AIM OF THE EXERCISE>
In the rows below, reproduce word for word the part that opens with the line containing "Zum Inhalt springen" and closes with the line containing "holeshot di giornata nella classe regina, il", including both of those lines. Leave the pictures out.
** THE DATA follows **
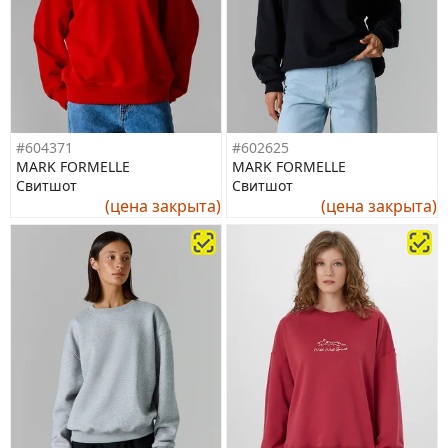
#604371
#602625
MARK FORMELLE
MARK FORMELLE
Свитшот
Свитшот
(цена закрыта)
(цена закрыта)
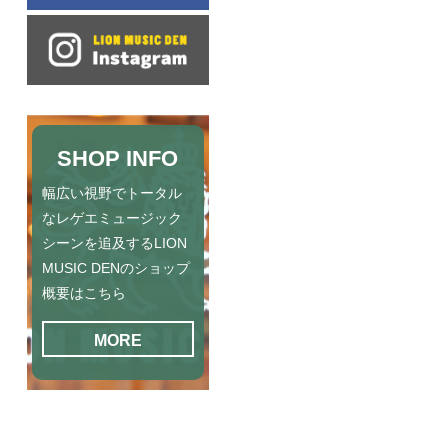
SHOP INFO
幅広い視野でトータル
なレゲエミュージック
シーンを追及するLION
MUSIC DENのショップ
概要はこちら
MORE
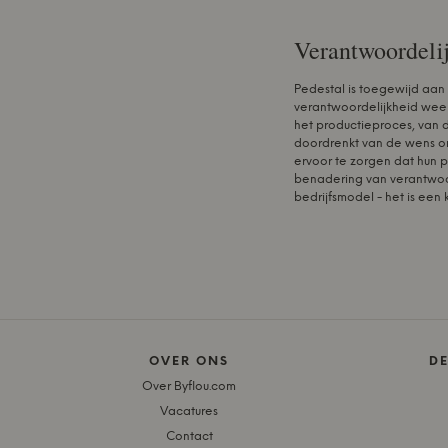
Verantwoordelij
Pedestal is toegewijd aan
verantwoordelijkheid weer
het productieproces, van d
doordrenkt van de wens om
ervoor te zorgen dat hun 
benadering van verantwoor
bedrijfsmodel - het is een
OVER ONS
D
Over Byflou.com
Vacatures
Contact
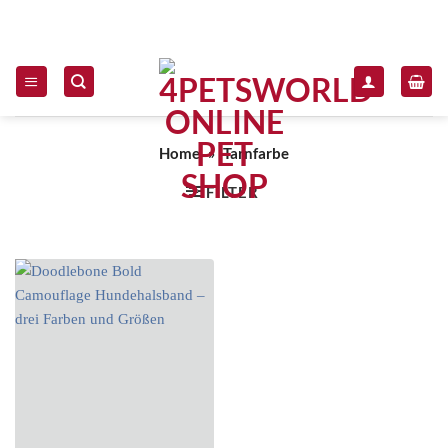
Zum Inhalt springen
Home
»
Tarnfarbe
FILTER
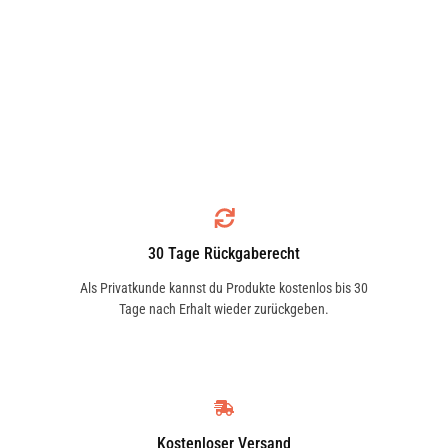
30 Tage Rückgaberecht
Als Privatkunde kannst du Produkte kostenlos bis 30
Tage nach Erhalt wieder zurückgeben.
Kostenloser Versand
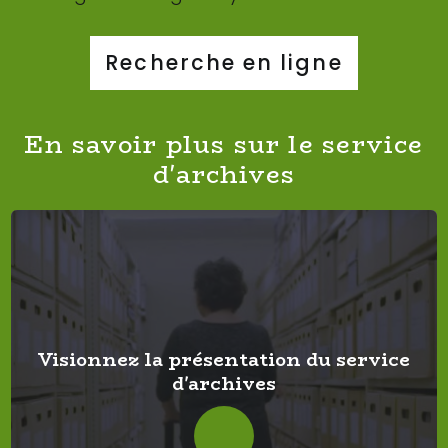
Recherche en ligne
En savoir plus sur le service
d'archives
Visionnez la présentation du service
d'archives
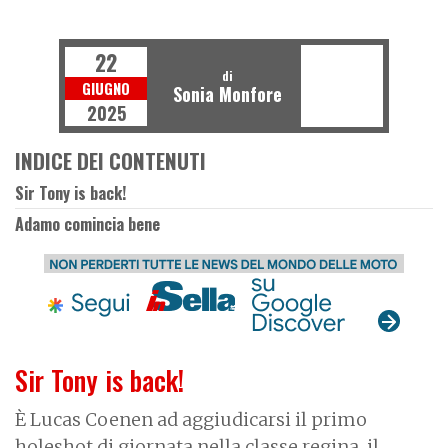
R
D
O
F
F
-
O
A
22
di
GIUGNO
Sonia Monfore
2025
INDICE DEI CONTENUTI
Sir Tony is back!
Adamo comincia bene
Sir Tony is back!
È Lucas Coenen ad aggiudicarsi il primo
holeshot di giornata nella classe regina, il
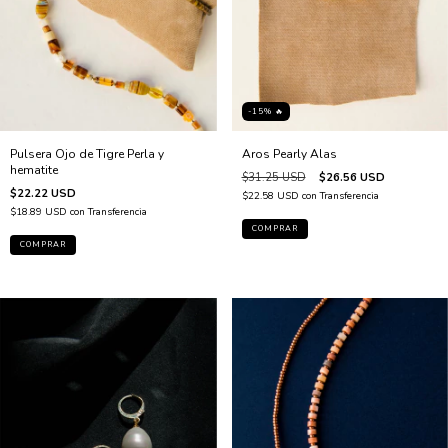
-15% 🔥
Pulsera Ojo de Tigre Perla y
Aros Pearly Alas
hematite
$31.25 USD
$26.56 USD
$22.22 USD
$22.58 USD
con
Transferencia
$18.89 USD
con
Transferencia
** End of THE DATA **
** THE DATA follows **
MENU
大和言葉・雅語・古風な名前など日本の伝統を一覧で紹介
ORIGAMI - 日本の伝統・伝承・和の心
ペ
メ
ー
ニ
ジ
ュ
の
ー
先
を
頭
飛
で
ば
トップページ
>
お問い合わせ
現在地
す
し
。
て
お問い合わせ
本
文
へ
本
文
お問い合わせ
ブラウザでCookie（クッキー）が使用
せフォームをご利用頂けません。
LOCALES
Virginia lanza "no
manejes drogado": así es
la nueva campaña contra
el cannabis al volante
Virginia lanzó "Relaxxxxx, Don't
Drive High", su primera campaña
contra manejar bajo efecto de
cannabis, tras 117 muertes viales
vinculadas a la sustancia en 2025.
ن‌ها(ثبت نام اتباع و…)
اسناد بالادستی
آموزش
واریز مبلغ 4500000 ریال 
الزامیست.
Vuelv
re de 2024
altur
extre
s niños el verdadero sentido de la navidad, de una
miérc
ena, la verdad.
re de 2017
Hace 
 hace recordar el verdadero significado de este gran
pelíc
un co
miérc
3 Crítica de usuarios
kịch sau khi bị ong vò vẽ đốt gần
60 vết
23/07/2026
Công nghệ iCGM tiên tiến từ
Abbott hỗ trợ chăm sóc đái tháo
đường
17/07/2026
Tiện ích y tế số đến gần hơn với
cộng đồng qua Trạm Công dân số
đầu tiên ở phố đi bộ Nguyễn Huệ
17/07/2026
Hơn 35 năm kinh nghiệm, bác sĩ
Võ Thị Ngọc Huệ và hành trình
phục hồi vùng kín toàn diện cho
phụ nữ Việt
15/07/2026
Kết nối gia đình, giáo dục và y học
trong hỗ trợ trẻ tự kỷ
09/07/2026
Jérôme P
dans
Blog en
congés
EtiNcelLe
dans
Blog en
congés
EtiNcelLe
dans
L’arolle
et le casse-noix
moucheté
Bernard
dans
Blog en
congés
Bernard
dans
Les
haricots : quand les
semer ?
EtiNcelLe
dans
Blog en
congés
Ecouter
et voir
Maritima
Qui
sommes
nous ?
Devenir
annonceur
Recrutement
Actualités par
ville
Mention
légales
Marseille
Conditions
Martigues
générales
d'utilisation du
** End of THE DATA **
SOLUTION BELOW>
Zum Inhalt springen
Home
»
Tarnfarbe
FILTER
30 Tage Rückgaberecht
Als Privatkunde kannst du Produkte kostenlos bis 30
Tage nach Erhalt wieder zurückgeben.
Kostenloser Versand
Recherche en ligne
En savoir plus sur le service
d'archives
Visionnez la présentation du service
d'archives
R
D
O
F
F
-
O
A
22
di
GIUGNO
Sonia Monfore
2025
INDICE DEI CONTENUTI
Sir Tony is back!
Adamo comincia bene
Sir Tony is back!
È Lucas Coenen ad aggiudicarsi il primo
holeshot di giornata nella classe regina, il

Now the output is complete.